▶ _Using the information_:
1. Answer these questions from the Plotify project write-up, one line per answer, marked (a), (b), (c):
(a) Where and when did the data science bootcamp take place?
(b) Who came up with the idea for the project?
(c) Which Large Language model is loaded in the app's backend?
2. According to the Plotify project write-up, which groups of people experience writer's block? List every group it names.
3. Carry on the Plotify project write-up, starting after its last sentence about the app's frontend and backend.

▶ _Passage_:
▬▬▬▬▬▬▬▬▬▬

Plotify is a project I worked on with 3 smart and energetic individuals as the final project during a 9 week data science bootcamp course at Le Wagon in London, December 2022.

The goal of the project was to address the paradoxical "writer's block". This is a condition experienced by writers, journalist, and authors everywhere: you can't think of the next thing to write!

So the idea that our team leader Phil McDonald came up with was that it would be helpful if a minimal input could inspire an extended output. By this, I mean that a small starting "prompt" could be used to generate a few additional lines with a novel - but relevant - feel.

The approach we used was:

  • Identify a large body of text in the format of "summaries" which represent a story.
  • Use this body of text to build a program that will take a few words or a sentence, and then output a few more sentences "in the style of" a summary.

frontend_screenshot.png|300 Screenshot of Plotify's StreamLit frontend

Architecture

The app consists of a frontend web application and a backend system where a Large Language model (GPT2) is loaded.

▬▬▬▬▬▬▬▬▬▬

▶ _Provided data_:
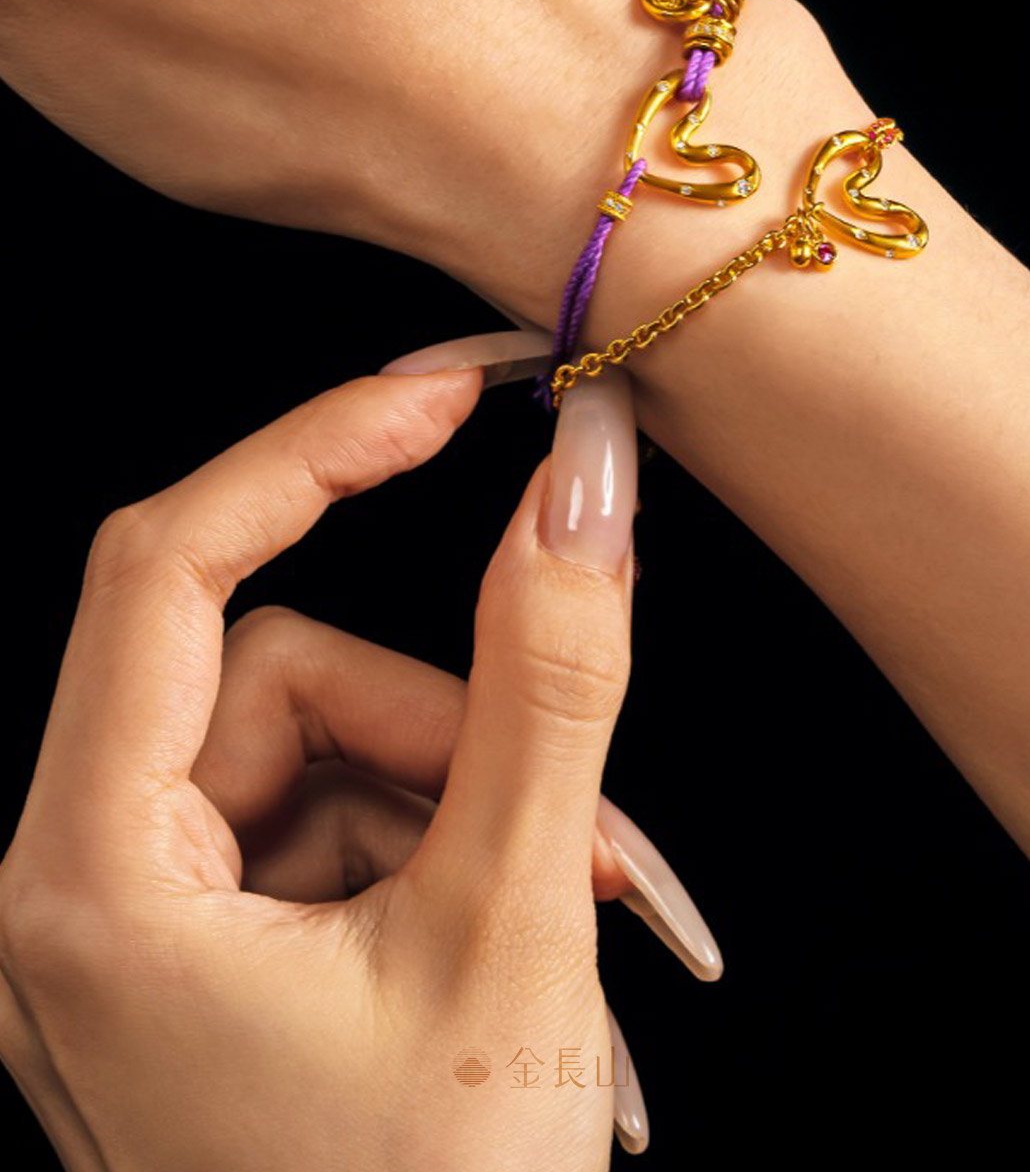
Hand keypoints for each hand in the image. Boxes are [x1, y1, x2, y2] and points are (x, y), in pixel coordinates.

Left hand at [0, 361, 701, 1168]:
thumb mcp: (510, 930)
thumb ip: (550, 679)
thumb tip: (584, 478)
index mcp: (91, 880)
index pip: (172, 567)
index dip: (313, 449)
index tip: (444, 393)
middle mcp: (84, 899)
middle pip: (282, 684)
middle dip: (456, 729)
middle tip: (598, 831)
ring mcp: (143, 948)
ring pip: (325, 765)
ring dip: (477, 812)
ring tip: (596, 925)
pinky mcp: (207, 983)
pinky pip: (331, 844)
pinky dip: (446, 867)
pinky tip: (542, 954)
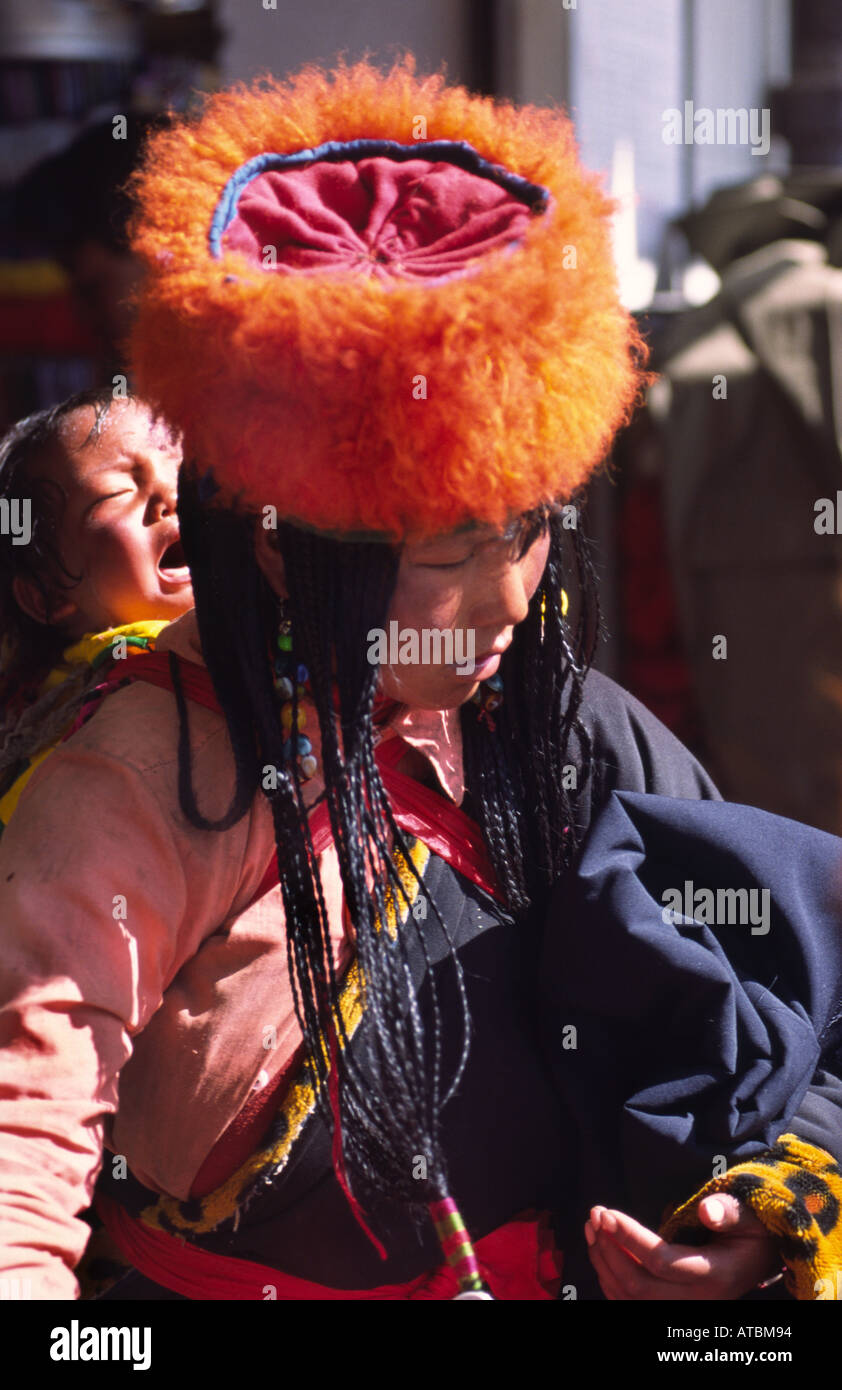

▬▬▬▬▬▬▬▬▬▬

▶ _Expected results_:
1.
(a) At Le Wagon in London, in December 2022.
(b) The team leader, Phil McDonald.
(c) GPT2.

2. Writers, journalists, and authors.

3.
  • The frontend is built in StreamLit which a framework to allow data apps to be rapidly built and deployed
  • The backend consists of a Python codebase which utilises Hugging Face's pre-trained GPT2 (small) model and a set of API endpoints (via Fast API) to allow text generation.
  • In addition, a call is made to a 3rd party API which allows us to include the output from a Stable Diffusion based Image generation model.

The frontend and backend are each built as Docker containers. The interaction between these Docker containers is coorindated by Docker Compose. This means it would be extremely straightforward to set the system up to run on new hardware (on the basis the Docker images are available on a publically available registry which they are not presently!).

plotify_architecture.png|300 Illustration of Plotify's current architecture

Data Sources

Data sources:

Cleaning

  • Reduced cardinality of Genres by grouping them together into generalised Genres.
  • Dropped very long & short summaries. GPT only "recognises" the first 1024 tokens of input in any case.

Training

Multiple issues were encountered in fine-tuning, of note:

  • Issues with dependencies: The Hugging Face libraries didn't play ball with our more recent TensorFlow environment. We had to set up an environment with specific Transformers, Datasets, and TensorFlow library versions.
  • The loss function needed to be switched for one specific to Hugging Face's implementation of GPT2.

Having overcome these, we fine-tuned the model using a Google Colab provided NVIDIA A100. The process took about 30 minutes until val_loss stabilised and training was stopped early.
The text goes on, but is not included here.